To empower rural women, beneficiaries of LFPADE and FGE are taking the project to higher levels. The launch of “Niswa”, an agri-food brand emerging from production at the programme’s four agricultural cooperatives, supports the women to develop a motivational management cultural approach to their businesses. The women are encouraged to become active in establishing effective production systems through to branding and packaging their products. This has helped the women to develop a great degree of confidence and promising prospects are already being charted. However, the project still faces an important programming challenge: how does Niswa become a competitive and sustainable brand in the highly saturated and volatile Lebanese agri-food market? 

FGE’s Re-Think initiative has tackled this challenge by adopting a social innovation approach, such as developing beneficiary archetypes and building empathy maps, which helped women understand customers and consider their views, their perceptions of the products, and problems and opportunities. This approach has helped LFPADE come up with a new programming formula to solve their challenge. The CSO contracted two agri-food experts from Italy to teach the women innovative types of food processing and open up new windows to compete in markets. In March 2019, in a hands-on South-South exchange, Sergio Urso, owner of marmalade brand InfusoNatura and Giuseppe Pellegrino, owner of organic farm Agriturismo Piccapane, delivered training to 30 beneficiaries. These experts were selected because they harvest similar crops to ones grown in Southern Lebanon but process them in different ways. They showed the women how to make original fruit marmalades and vegetable tapenades in nine new products.

Sergio Urso teaching women how to make carrot-orange marmalade.

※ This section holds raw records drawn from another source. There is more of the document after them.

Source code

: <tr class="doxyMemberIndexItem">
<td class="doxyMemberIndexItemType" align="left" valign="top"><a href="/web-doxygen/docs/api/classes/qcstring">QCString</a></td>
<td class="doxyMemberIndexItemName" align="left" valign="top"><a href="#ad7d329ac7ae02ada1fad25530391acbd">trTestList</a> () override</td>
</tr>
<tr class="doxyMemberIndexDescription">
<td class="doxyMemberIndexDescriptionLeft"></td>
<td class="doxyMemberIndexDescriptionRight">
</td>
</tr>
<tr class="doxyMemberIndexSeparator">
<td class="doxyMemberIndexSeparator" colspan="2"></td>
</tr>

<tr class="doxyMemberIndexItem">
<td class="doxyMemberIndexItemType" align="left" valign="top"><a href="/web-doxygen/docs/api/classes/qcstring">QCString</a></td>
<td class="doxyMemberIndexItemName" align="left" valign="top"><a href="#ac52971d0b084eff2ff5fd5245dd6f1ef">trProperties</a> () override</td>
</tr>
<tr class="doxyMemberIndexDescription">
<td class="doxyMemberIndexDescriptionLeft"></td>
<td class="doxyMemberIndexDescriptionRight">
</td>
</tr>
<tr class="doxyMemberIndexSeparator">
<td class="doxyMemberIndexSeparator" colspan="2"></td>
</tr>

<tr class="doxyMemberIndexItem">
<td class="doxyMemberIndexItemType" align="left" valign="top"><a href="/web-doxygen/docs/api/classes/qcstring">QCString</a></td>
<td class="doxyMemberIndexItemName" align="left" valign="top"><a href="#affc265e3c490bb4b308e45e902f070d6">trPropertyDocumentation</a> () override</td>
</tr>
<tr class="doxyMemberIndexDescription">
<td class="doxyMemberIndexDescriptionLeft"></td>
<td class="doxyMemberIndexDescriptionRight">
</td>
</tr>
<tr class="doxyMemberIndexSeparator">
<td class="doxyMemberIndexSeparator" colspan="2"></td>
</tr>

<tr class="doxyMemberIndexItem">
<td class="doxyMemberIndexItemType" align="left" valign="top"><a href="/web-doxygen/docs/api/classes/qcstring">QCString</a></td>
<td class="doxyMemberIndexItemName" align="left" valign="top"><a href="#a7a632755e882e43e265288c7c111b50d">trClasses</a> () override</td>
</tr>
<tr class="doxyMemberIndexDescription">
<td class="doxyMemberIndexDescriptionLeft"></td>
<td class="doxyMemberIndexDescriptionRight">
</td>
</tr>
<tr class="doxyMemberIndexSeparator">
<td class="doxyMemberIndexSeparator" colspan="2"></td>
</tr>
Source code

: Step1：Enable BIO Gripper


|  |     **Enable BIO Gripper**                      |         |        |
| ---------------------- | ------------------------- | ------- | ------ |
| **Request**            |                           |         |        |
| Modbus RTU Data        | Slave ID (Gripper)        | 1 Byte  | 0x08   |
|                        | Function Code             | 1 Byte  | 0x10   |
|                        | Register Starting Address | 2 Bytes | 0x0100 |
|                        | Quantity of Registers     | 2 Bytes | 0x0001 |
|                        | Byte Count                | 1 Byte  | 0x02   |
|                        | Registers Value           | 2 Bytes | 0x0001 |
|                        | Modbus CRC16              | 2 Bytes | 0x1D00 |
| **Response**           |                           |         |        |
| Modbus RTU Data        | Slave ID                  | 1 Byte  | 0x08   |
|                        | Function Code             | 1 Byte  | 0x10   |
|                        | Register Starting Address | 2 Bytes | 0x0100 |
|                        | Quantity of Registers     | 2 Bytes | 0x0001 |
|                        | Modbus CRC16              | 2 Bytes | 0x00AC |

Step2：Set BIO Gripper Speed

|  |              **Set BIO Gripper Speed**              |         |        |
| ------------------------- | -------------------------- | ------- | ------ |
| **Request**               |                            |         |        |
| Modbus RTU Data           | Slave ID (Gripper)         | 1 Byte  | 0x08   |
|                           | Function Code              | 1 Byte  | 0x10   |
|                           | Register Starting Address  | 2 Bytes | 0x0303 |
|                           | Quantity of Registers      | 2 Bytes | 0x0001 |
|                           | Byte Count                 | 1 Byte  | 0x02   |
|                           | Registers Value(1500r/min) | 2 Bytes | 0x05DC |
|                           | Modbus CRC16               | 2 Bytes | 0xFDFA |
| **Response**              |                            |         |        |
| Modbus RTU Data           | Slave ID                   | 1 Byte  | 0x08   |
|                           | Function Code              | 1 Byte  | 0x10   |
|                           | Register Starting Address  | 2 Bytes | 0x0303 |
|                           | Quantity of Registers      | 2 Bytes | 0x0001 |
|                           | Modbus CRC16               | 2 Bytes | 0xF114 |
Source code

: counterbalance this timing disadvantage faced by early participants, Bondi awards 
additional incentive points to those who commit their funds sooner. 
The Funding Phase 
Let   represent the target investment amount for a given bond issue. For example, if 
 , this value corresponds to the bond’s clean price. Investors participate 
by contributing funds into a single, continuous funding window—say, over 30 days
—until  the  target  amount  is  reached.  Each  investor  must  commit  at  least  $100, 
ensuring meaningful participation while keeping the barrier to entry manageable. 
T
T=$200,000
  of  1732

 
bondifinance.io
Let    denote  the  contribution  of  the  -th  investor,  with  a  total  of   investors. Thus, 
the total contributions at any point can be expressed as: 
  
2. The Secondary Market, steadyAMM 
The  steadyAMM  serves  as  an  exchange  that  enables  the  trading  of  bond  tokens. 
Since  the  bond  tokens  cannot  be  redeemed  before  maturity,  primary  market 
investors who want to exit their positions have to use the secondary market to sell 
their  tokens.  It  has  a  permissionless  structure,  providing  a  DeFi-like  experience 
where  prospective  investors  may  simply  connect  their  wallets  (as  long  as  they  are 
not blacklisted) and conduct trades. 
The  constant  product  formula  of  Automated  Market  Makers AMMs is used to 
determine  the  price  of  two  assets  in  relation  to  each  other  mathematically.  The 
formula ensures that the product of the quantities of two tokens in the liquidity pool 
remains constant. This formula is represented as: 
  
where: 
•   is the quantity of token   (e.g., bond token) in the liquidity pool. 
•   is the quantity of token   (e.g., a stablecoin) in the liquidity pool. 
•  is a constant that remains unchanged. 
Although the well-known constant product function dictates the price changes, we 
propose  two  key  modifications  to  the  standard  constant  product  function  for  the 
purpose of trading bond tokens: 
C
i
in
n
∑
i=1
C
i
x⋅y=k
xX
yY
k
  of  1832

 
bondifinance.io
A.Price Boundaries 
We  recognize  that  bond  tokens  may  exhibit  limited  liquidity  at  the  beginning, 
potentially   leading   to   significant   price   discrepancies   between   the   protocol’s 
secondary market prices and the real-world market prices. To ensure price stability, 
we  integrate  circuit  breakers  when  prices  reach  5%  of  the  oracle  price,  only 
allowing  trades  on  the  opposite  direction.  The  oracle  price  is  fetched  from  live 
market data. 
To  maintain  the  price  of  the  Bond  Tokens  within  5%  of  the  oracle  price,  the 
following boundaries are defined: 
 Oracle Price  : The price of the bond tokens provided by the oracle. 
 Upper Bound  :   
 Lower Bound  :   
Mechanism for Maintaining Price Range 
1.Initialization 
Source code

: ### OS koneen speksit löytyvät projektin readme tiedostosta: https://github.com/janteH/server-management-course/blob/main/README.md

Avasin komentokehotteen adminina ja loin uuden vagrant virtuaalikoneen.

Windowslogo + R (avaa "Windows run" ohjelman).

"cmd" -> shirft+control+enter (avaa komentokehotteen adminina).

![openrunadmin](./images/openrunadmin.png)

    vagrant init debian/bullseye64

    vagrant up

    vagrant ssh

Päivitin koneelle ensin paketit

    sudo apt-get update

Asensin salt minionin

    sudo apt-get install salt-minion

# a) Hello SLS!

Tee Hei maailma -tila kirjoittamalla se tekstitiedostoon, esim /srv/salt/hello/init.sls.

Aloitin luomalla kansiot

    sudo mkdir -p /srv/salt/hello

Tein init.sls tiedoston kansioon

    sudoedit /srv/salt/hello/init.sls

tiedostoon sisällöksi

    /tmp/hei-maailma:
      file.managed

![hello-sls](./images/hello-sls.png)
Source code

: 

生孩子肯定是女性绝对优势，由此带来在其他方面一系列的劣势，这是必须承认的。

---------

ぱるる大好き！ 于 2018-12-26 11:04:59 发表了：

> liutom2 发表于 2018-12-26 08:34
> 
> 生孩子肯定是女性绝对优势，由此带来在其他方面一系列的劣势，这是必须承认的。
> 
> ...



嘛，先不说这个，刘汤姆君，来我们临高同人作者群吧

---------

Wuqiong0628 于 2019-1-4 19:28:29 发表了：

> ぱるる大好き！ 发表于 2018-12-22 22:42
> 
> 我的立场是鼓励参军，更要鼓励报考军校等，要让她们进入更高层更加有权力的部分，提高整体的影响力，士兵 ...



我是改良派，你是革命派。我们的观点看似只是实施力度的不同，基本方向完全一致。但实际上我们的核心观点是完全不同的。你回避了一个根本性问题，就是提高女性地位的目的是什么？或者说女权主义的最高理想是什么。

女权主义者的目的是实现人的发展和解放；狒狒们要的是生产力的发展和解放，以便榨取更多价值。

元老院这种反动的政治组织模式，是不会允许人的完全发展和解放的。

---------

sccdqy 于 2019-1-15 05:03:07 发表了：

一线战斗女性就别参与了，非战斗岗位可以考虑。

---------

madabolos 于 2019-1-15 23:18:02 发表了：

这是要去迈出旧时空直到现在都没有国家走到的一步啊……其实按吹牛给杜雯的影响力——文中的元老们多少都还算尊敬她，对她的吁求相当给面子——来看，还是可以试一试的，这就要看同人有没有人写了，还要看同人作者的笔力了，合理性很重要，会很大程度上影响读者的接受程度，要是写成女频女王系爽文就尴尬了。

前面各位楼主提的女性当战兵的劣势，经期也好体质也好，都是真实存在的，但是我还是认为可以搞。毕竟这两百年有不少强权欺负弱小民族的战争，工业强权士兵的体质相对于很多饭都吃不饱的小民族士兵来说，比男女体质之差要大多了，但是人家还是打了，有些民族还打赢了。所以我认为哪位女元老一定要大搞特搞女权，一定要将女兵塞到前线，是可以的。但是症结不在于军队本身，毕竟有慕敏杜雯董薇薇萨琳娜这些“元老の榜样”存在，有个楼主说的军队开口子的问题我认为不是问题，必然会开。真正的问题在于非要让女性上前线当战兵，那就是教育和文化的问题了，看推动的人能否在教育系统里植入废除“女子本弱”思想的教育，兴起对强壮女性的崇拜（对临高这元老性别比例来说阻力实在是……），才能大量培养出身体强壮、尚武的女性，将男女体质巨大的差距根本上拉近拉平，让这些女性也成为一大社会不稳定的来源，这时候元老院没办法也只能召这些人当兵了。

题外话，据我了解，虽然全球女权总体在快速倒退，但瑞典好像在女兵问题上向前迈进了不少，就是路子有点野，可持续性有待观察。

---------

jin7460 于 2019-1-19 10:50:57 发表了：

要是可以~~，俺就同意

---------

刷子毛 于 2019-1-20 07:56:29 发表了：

Photo courtesy of Lebanon Family Planning Association for Development and Family Empowerment / Houda Farfour

The training was highly successful; food, culture and women’s empowerment merged, inciting productive energy among the trainers and beneficiaries alike. One woman expressed, “I was so excited about a recipe Giuseppe taught us that as soon as I got home [from the training], I cooked it again. The tapenades we made this week are unusual – even unheard of – in the Lebanese market. ”

The trainers were equally impressed with the women, their perseverance, and resilience and applauded the skillfulness and determination of the women. During the closing ceremony of the one-week exchange initiative, Rana El-Houjeiri, Fund for Gender Equality Portfolio Manager for the Arab States emphasized the importance of South-South cooperation that brings an agri-business tested model from the South of Italy to the South of Lebanon, where these regions share the same climate and similar natural resources. She highlighted the uniqueness of this project that is combining training on production and business development with operational management systems to improve the quality and standardization of cooperatives’ signature products, increasing their competitiveness through international certification, and linking rural women in a sustainable business structure to various markets.

Giuseppe Pellegrino teaching women how to make cauliflower tapenade. Photo courtesy of Lebanon Family Planning Association for Development and Family Empowerment / Zeinab El Dirani

This is just the beginning for Re-Think. With the technical guidance of a group of experts, LFPADE will support market sampling and production enhancement under Niswa. Innovation will continue to guide this initiative’s way forward, reaching a broader base of women entrepreneurs, and unlocking rural women’s entrepreneurial potential. As one beneficiary exclaimed on the last day of the training, “we are strong, we are willing, and we are ready!”